Local wild elephants making the news (for all the wrong reasons)
Those of you who keep an eye on the world elephant scene will have grown used to the idea of human elephant conflict and all the underlying causes and frustrations - hardly a day goes by without news from Assam of a village 'attacked', a home made whisky still raided; from Indonesia of a palm oil plantation in newly cleared forest destroyed; from Africa of locals intercepted on their way home from work on a new plantation or of elephants relocated to areas of deeper forest (thanks to Shirley for pointing this last one out to me).
Even as close to home as Southern Laos we know of Dr Schwettman's efforts in Huay Khao Kwai National Park to give local villagers a vested interest in the elephants that eat their crops or Kaeng Krachan in South of Bangkok where the Wildlife Conservation Society runs a Human Elephant Conflict reduction project.
But when asked about our local wild elephants I usually smile and mumble something about rumours of a wild herd in Northern Laos and a Chinese project near Jing Hong.
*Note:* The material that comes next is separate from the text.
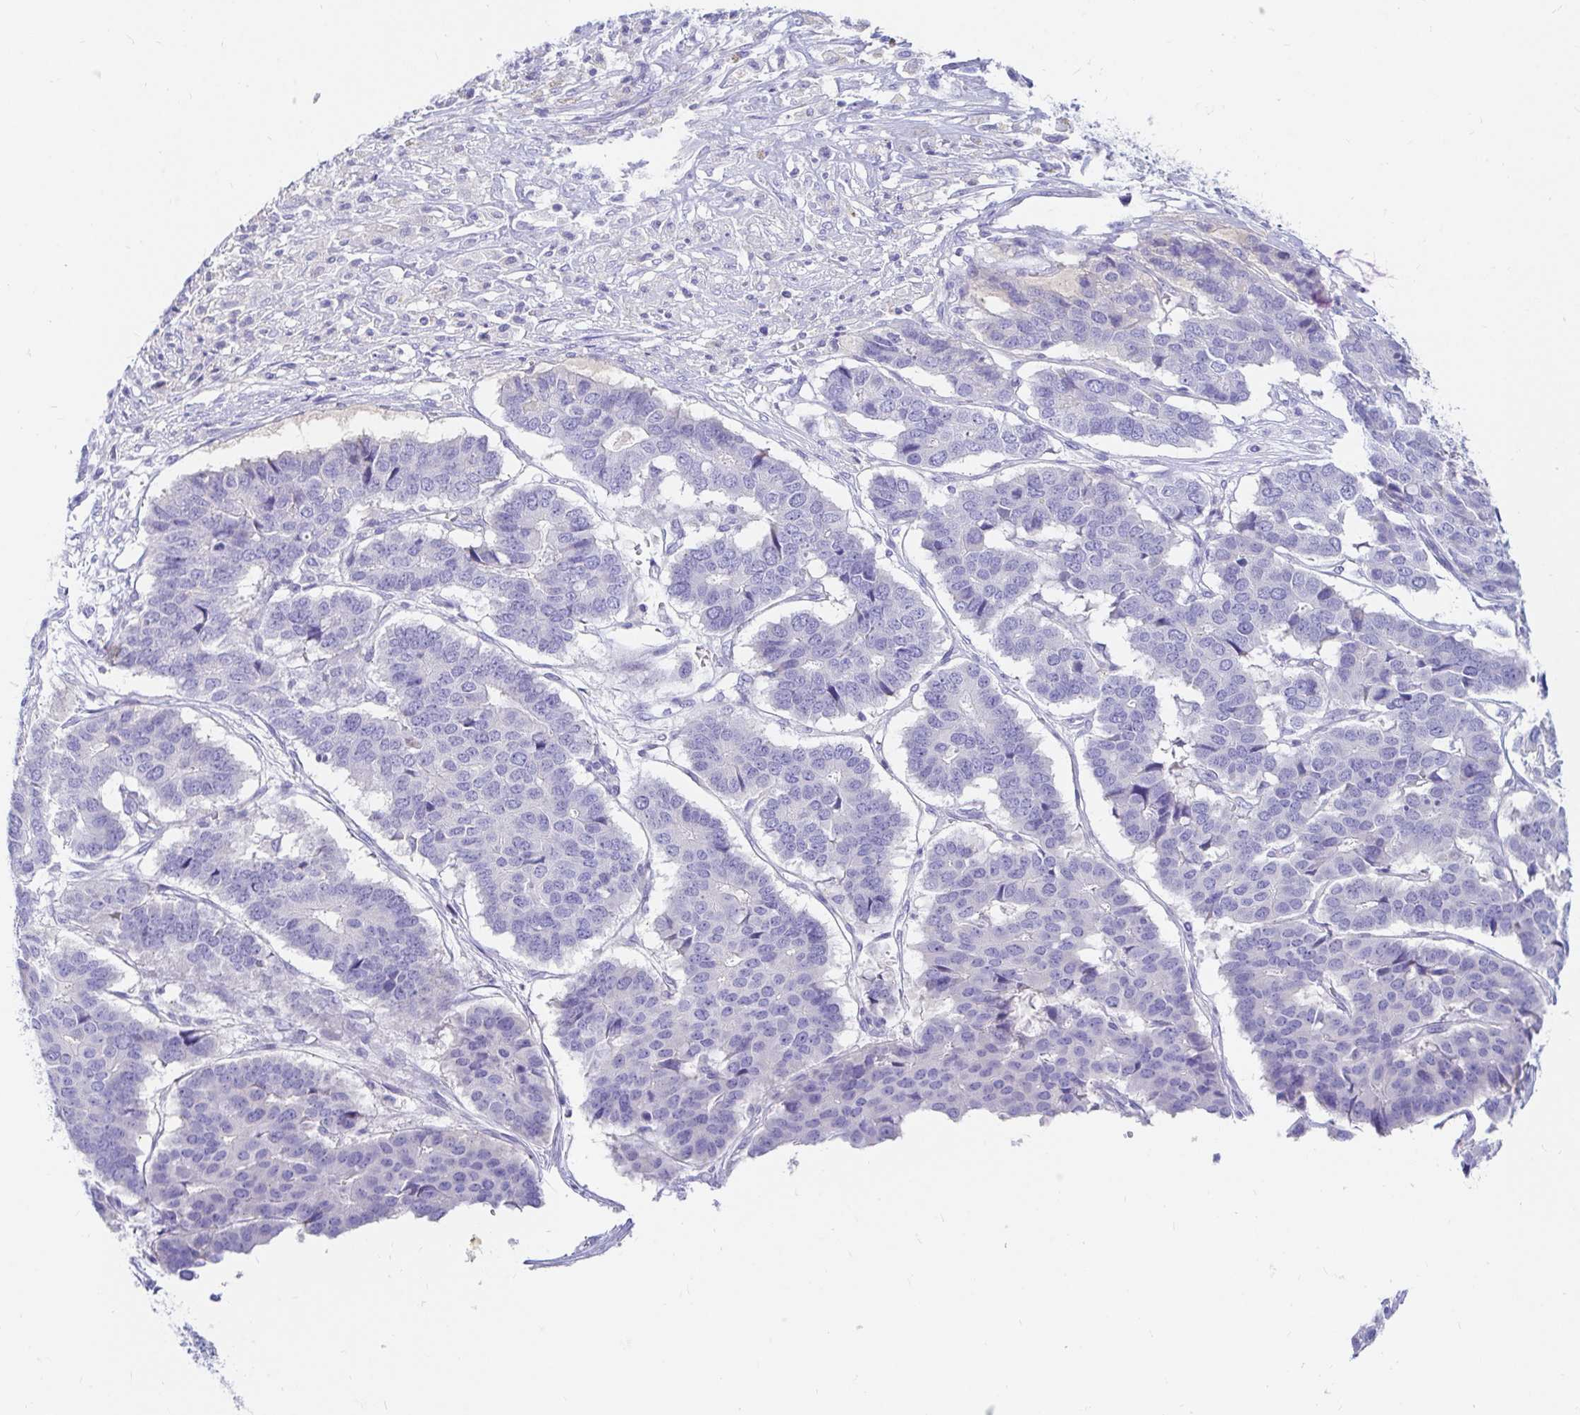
{"staining": {"intensity": "negative", "quantity": "none", "location": "none"}, "tissue": "pancreatic cancer", "cell_type": "Tumor cells", "image_type": "cancer", "snomed": [{"axis": "morphology", "description": "Adenocarcinoma, NOS"}, {"axis": "topography", "description": "Pancreas"}], "caption": "High power microscopy photomicrograph of an immunohistochemistry histopathology image of pancreatic cancer, revealing no significant staining in tumor cells. (Brightfield microscopy of DAB immunohistochemistry (IHC) at high magnification).", "gene": "NR2E1", "patient": {"sex": "male", "age": 50}}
So it has caught me by surprise somewhat to learn of two 'attacks' by wild elephants within a 200km radius of the Golden Triangle - one in Muang Singh (up in what is nowadays the 'real' Golden Triangle - where Laos, Burma and China meet) and one at the 'valley of the elephants' near Jing Hong in China.
I have been to both places but not for enough time to see the elephant territory properly, so even as we mourn for the families of those killed and worry for the safety of wild elephants throughout the world but particularly in the back yard (albeit not easy to visit back yard - though both with a tourist infrastructure) I am excited to learn of more than just rumours of wild populations and am already working out how and when I can pack my bags - expedition anyone?
A female tourist from Yunnan Province was badly injured when four elephants attacked her on a road neighbouring a nature reserve in Xishuangbanna over the weekend.
The woman was resting with her tour group at the side of the road when the four elephants attacked.
Experts said such attacks were rarely reported and that the elephants may have been frightened by someone else nearby.